> _Exercício proposto 1_
Transcreva, sem alterações, o trecho do artigo sobre a suposta fórmula química que começa em "Em dezembro do" e vai até "e Aplicada (Iupac).".
> _Exercício proposto 2_
Dê continuidade ao artigo sobre a suposta fórmula química, prosseguindo a partir da última frase apresentada.

> _Artigo_
###
Em dezembro do ano passado, repercutiu em veículos de comunicação e nas redes sociais uma suposta descoberta que teria sido feita por um estudante – o Informativo optou por omitir seu nome –, matriculado no 3º ano do Ensino Médio no Colégio Militar da Polícia Militar “Waldocke Fricke de Lira”, situado em Manaus (AM).
Segundo uma reportagem do jornal A Crítica, da mesma cidade, o jovem teria criado uma fórmula química para encontrar o NOx de um metal eletrolisado, a massa eletrolisada ou a massa atômica do mesmo. Ainda de acordo com a publicação, a fórmula foi registrada em cartório e encaminhada para avaliação da União Internacional de Química Pura e Aplicada (Iupac).
Jonas Gonçalves
Oliveira leciona no IQ da Unesp de Araraquara
A história, porém, não é bem essa, conforme disse ao Informativo o professor Luiz Antonio Andrade de Oliveira, do Departamento de Química Geral e Inorgânica do Instituto de Química da Unesp, em Araraquara. Segundo ele, “não há nenhuma novidade na suposta descoberta. Esse assunto foi tratado inicialmente por Michael Faraday em trabalho publicado no ano de 1834. Naquela época, enfrentando as dificuldades experimentais relacionadas com a medida de quantidade de eletricidade que percorre um circuito elétrico, e com base nos conceitos derivados do modelo de átomo indivisível vigente, Faraday formulou duas leis, que são as bases da eletrólise”, lembrou Oliveira.
###
> _Listagem_
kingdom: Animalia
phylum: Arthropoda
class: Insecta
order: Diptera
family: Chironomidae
###
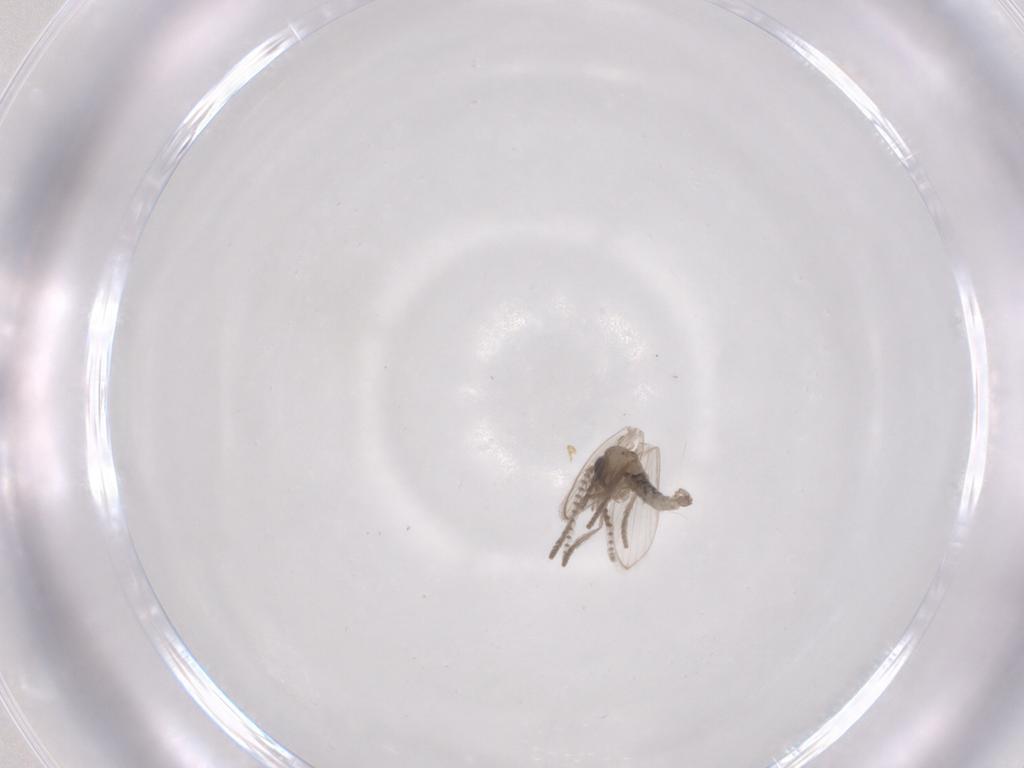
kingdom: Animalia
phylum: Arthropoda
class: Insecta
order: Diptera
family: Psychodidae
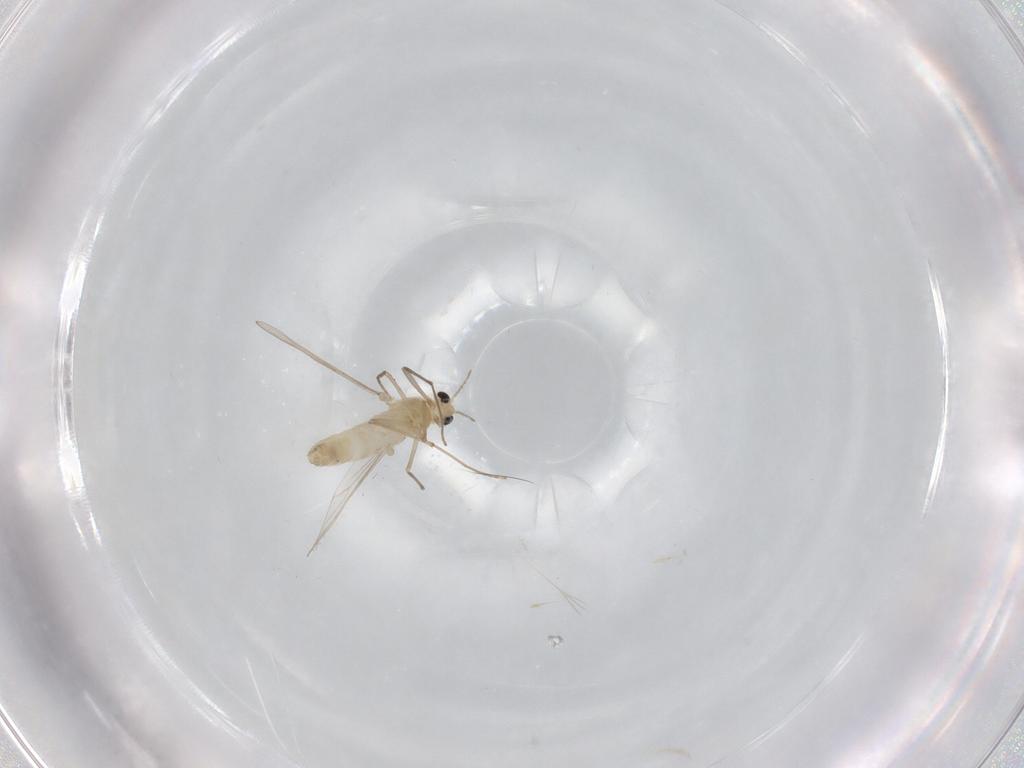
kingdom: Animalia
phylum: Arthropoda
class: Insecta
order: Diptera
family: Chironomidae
###
> _Resposta correta 1_
Em dezembro do ano passado, repercutiu em veículos de comunicação e nas redes sociais uma suposta descoberta que teria sido feita por um estudante – o Informativo optou por omitir seu nome –, matriculado no 3º ano do Ensino Médio no Colégio Militar da Polícia Militar “Waldocke Fricke de Lira”, situado em Manaus (AM).
Segundo uma reportagem do jornal A Crítica, da mesma cidade, o jovem teria criado uma fórmula química para encontrar o NOx de um metal eletrolisado, a massa eletrolisada ou a massa atômica do mesmo. Ainda de acordo com a publicação, a fórmula foi registrada em cartório e encaminhada para avaliação da União Internacional de Química Pura e Aplicada (Iupac).

> _Resposta correta 2_
Nessas duas leis, explicou o professor, são relacionadas as quantidades de substâncias depositadas ou desprendidas nos eletrodos, em decorrência da passagem de corrente elétrica através de uma solução ou massa fundida da substância sendo eletrolisada (“M”, na nomenclatura adotada pelo estudante), com a quantidade de eletricidade (“q”) passada pelo circuito (não levada em consideração ou entendida como constante por Kelvin) e com o equivalente químico (“E”) da substância depositada ou desprendida no processo.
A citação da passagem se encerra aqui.